Fujian Province University Key Laboratory of Computation Science, School of Mathematical Sciences, Huaqiao University, 362021, Quanzhou, Fujian, PR China; School of Mathematics and Statistics, Central South University, 410083, Changsha, Hunan, PR China.
Changsha University of Science and Technology, 410014, Changsha, Hunan, PR China; College of Mathematics and Econometrics, Hunan University, 410082, Changsha, Hunan, PR China.

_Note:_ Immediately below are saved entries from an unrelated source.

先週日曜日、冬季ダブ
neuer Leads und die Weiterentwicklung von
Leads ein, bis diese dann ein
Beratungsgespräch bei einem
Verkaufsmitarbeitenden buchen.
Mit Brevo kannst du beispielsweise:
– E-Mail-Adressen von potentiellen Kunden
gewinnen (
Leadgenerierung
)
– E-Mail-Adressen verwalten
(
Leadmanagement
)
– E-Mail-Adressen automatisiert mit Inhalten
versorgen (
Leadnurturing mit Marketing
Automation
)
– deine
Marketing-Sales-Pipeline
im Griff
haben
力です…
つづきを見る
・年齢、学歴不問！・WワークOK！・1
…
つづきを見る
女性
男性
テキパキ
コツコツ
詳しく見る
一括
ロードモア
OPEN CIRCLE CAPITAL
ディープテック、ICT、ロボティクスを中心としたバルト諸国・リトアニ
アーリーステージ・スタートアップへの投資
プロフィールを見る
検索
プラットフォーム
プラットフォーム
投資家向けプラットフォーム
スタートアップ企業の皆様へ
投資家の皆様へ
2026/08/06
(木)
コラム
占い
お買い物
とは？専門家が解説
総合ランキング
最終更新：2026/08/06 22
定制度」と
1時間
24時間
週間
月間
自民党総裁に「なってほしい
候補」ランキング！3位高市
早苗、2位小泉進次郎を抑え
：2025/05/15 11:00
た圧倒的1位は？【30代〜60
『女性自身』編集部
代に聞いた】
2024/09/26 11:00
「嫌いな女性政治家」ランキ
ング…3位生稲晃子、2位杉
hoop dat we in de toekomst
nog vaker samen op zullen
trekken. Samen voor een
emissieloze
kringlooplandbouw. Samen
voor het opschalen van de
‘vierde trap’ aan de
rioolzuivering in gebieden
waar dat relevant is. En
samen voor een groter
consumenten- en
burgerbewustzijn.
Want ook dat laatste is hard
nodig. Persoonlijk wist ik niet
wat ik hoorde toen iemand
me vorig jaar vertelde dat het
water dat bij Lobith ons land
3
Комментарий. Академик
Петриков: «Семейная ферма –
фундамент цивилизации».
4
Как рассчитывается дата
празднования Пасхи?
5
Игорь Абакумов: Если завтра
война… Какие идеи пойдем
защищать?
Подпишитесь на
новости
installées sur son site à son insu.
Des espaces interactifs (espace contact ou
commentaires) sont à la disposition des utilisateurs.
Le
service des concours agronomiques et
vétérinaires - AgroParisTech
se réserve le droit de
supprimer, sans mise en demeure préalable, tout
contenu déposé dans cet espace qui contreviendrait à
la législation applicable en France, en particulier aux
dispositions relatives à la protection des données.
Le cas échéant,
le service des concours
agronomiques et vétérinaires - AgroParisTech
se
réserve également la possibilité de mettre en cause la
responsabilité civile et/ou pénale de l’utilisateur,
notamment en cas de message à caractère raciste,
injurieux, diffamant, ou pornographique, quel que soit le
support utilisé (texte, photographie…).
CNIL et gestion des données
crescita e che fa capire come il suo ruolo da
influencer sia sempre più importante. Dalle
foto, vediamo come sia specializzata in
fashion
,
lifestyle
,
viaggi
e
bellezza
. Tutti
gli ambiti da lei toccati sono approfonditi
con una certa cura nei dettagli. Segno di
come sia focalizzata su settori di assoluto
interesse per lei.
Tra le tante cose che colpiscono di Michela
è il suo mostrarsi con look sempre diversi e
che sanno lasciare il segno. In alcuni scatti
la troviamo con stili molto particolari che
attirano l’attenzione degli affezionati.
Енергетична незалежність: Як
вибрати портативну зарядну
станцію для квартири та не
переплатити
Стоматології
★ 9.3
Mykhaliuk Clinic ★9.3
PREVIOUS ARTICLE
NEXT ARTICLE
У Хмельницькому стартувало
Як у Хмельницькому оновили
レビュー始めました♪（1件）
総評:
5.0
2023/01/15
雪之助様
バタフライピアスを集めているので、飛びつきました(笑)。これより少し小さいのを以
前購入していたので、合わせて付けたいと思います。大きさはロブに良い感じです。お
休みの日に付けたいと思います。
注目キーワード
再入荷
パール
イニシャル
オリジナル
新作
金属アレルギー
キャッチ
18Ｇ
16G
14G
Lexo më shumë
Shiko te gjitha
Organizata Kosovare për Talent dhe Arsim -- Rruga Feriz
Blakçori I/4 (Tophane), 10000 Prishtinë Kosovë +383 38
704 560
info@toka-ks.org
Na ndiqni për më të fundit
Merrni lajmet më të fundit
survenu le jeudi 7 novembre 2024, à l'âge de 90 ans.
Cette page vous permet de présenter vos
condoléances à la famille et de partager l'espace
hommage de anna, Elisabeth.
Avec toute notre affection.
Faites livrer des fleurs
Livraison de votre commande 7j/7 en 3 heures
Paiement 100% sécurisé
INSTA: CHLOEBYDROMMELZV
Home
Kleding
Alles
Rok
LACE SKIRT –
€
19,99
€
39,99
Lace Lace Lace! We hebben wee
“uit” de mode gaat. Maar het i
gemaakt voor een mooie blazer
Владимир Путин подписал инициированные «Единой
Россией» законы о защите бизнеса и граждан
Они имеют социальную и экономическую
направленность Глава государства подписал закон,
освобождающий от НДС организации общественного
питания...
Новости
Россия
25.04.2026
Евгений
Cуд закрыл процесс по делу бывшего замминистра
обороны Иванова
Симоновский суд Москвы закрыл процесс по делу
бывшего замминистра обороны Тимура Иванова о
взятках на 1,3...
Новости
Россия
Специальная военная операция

Neural Netw. 2018 Aug;104:80-92. doi: 10.1016/j.neunet.2018.04.006. Epub 2018 Apr 21.
In this article, generalized pinning synchronization problem is investigated for a class of Cohen-Grossberg neural networks with discontinuous neuron activations and mixed delays. By designing generalized pinning state-feedback and adaptive controllers, several criteria for global exponential synchronization and global asymptotical synchronization of the drive-response based system are obtained in view of non-smooth analysis theory with generalized Lyapunov functional method, in which first pinning the neurons with very small self-inhibition and small amplification functions is pointed out. Some numerical examples are given to illustrate the feasibility of the obtained results.
本文研究了一类具有不连续神经元激活和混合时滞的 Cohen-Grossberg 神经网络的广义钉扎同步问题。通过设计广义钉扎状态反馈和自适应控制器,利用广义 Lyapunov 泛函方法和非光滑分析理论,针对基于驱动-响应的系统,给出了全局指数同步和全局渐近同步的几个准则,其中指出了首先对具有非常小的自抑制和小放大函数的神经元进行钉扎。给出了一些数值例子来说明所得到的结果的可行性。